In a speech read on his behalf, by Vice-President George Kunda, Mr Banda directed Minister of Finance and National Planning Situmbeko Musokotwane to drive the process and ensure that the PPP unit was set up

He said he expected that the necessary legal and institutional arrangements would be finalised as soon as possible in order to ensure that the rewards of the programme were realised.

Mr Banda urged all Government institutions to identify projects or areas, in which PPPs could be pioneered so that they could be processed.

Mr Banda said the Government was committed to pursuing the reform process aggressively in order to achieve economic growth and create wealth for the people in a shortest possible time.

He said the PPPs would have a tremendous positive impact on the way business was conducted in Zambia.

He said Zambia’s strategic location on the continent made it possible for the country to be a hub for various regional infrastructure links such as transport, energy and telecommunications.

Mr Banda urged the Government ministries and agencies to immediately explore PPP opportunities for implementation in their areas and to market them to potential investors.

Mr Banda said the Zambia Development Agency (ZDA) should make efforts to collaborate with the PPP unit in promoting various projects.
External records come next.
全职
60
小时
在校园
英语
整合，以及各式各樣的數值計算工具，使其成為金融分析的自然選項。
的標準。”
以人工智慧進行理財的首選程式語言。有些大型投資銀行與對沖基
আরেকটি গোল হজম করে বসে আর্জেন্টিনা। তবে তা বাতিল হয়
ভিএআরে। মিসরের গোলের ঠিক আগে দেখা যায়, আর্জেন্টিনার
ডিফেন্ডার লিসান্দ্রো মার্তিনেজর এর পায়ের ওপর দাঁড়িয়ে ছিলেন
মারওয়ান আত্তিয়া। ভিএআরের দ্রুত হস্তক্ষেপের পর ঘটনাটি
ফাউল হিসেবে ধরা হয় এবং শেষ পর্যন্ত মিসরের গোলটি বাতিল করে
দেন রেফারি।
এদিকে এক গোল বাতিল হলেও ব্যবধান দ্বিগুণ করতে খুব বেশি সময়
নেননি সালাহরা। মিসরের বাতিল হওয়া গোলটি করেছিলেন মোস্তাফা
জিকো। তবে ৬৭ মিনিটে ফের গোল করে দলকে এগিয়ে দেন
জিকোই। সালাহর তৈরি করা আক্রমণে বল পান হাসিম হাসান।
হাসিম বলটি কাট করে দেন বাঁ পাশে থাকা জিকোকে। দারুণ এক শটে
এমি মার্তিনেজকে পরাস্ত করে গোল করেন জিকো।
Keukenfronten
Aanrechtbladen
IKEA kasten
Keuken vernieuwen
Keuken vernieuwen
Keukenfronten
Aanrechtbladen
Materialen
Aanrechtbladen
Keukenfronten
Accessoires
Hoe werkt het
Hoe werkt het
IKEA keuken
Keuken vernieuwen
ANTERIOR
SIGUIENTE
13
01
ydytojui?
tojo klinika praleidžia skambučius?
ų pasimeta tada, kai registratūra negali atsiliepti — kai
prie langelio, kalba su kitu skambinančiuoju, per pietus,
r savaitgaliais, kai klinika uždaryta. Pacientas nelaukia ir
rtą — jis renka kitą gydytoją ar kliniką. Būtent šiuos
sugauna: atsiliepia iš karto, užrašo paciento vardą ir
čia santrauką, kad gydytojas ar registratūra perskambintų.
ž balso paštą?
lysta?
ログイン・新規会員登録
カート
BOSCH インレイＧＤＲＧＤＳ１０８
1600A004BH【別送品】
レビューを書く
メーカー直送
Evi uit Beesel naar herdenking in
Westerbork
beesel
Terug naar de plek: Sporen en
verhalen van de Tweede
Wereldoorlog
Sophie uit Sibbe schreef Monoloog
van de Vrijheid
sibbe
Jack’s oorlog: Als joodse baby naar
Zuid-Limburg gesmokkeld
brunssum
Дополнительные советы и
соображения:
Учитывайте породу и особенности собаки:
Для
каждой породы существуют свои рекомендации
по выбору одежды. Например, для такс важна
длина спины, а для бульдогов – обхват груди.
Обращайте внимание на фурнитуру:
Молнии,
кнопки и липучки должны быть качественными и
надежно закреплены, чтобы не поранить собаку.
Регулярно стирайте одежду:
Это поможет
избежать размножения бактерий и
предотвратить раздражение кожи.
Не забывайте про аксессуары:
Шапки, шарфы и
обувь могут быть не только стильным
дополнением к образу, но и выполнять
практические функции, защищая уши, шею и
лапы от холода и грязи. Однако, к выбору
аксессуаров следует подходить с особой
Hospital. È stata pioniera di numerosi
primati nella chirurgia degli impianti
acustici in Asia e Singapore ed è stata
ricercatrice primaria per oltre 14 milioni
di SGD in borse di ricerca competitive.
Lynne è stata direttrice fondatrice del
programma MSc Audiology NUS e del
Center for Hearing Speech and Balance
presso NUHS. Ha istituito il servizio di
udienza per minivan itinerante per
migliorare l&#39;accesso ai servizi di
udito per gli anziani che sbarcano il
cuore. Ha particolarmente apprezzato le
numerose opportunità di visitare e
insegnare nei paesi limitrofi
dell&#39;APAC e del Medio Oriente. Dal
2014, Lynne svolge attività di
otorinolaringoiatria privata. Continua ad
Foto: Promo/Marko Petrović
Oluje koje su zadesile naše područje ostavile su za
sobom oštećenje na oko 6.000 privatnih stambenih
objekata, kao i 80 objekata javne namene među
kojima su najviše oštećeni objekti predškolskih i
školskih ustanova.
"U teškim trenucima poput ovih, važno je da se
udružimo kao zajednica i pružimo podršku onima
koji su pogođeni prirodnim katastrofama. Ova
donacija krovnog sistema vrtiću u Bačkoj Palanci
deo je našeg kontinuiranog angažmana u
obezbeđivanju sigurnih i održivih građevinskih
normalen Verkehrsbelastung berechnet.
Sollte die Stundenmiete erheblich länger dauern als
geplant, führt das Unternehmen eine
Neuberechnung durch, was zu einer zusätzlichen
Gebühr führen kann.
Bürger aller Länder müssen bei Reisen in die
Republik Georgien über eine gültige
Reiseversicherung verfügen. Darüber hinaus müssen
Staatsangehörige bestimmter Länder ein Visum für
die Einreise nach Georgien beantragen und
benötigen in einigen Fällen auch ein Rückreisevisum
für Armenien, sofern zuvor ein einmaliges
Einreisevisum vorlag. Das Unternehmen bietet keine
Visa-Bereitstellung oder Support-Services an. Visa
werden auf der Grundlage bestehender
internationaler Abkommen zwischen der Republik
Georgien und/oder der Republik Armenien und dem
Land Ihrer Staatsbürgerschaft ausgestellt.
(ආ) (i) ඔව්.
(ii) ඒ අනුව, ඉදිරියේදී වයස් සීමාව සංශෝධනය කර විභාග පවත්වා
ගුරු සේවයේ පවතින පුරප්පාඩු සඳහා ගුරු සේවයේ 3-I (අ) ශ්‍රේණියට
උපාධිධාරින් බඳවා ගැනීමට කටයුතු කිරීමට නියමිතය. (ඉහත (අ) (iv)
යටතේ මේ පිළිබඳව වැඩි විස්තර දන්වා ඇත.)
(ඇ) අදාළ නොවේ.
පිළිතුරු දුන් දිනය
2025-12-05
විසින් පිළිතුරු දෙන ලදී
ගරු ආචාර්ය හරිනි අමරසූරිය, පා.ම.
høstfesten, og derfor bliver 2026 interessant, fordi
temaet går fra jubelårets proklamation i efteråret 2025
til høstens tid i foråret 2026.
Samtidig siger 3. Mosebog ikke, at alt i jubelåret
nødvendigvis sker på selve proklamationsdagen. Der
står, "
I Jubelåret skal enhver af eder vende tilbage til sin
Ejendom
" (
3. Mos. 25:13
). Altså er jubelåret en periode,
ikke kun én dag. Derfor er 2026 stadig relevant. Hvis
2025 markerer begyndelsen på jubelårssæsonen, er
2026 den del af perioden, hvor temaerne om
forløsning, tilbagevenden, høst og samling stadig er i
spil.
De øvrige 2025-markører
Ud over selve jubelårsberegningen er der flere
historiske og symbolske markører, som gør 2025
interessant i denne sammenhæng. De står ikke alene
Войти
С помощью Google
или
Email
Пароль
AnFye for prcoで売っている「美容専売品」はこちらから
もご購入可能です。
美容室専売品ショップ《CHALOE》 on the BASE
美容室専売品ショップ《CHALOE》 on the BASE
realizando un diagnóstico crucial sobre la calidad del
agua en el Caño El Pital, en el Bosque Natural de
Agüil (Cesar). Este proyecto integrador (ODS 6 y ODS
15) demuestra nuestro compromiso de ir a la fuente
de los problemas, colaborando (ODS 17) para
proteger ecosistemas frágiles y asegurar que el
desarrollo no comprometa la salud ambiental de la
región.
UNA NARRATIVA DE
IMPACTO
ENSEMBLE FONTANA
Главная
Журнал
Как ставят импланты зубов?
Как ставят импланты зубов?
He challenged the private sector to come forward with their money and invest in infrastructure development sector.

“You (the private sector) know as well as I do that by bringing you in, we aim and hope to enhance efficiency, productivity and increased value for money,” he said.

Mr Banda said dialogue between the public and private sectors should continue and improve as they continued to discover common ground and areas of collaboration.

Dr Musokotwane said he accepted the responsibility of ensuring that PPPs were undertaken in a professional and effective manner.

Dr Musokotwane said in a speech read on his behalf by Finance and National Planning Deputy Minister, Chileshe Kapwepwe that the ministry would proceed with relevant measures for the establishment of a PPP unit to manage the process.

He said PPPs had great potential for increasing investment flows in the country despite the dark shadow cast by the global financial crisis.

Works and Supply Minister Mike Mulongoti said the PPP policy was formulated to confirm the Government’s commitment to private sector involvement in the delivery of infrastructure and related services.

Mr Mulongoti said the PPP would facilitate a platform for formal arrangements between the public and private sectors to conduct business in an equitable manner.

Mr Mulongoti said the PPP policy was formulated in a very transparent and participatory manner.

“A very comprehensive consultative process was undertaken in which stakeholders countrywide were involved,” he said.

Commerce, Trade and Industry Minister Felix Mutati said public resources were not sufficient to carry out all developmental projects hence the need for the private sector to come on board.

Mr Mutati said viable projects were better done with the support of the private sector.